A weakening in the single currency is seen as a headwind for bond markets since it could encourage the European Central Bank to press ahead with plans to unwind its massive stimulus scheme.

The euro, up around 12 percent against the dollar this year, has complicated the ECB’s plans for exiting its stimulus scheme because a strong currency puts downward pressure on inflation.

Data on Tuesday showed euro zone producer prices rose a higher-than-expected 2.5 percent in August compared with a year earlier.

Most bond yields in the bloc were up 2-4 basis points on the day.
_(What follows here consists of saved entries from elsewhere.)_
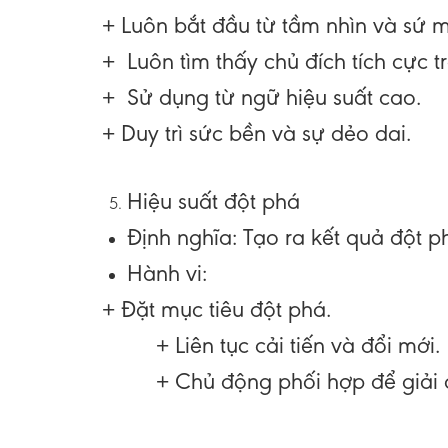
+ Luôn bắt đầu từ tầm nhìn và sứ 
+ Luôn tìm thấy chủ đích tích cực t
+ Sử dụng từ ngữ hiệu suất cao.
+ Duy trì sức bền và sự dẻo dai.
Hiệu suất đột phá
Định nghĩa
: Tạo ra kết quả đột p
Hành vi
:
+ Đặt mục tiêu đột phá.
+ Liên tục cải tiến và đổi mới.
+ Chủ động phối hợp để giải q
Germany’s benchmark 10-year yield rose 4 bps to 0.49 percent, heading back towards 8-week highs hit last week after a tax plan from the U.S. administration renewed reflation bets.

A public holiday in Germany, however added to subdued trade.

Two-year U.S. Treasury yields hovered near 9-year peaks hit on Monday.

“People are still watching what the Fed is doing and in Europe, how the ECB will act,” said Benjamin Schroeder, senior rates strategist at ING.

Analysts said data on ECB bond buying, due out later in the day, would be scrutinized for signs on how close the central bank is to hitting its self-imposed limits for bond purchases.

A scarcity of eligible debt for quantitative easing is one reason why many economists anticipate ECB tapering in early 2018.

Spain’s 10-year yield was up 2 bps at 1.70 percent , but off highs seen in the wake of Sunday’s banned independence referendum in Catalonia.

The gap over German Bund yields narrowed to around 121 bps, having been at its widest level in around four months on Monday at around 126 bps.

“We don’t think tail risks from Catalonia will continue because this is a Spanish issue not a euro zone existential issue,” said Peter Chatwell, head of euro rates strategy at Mizuho.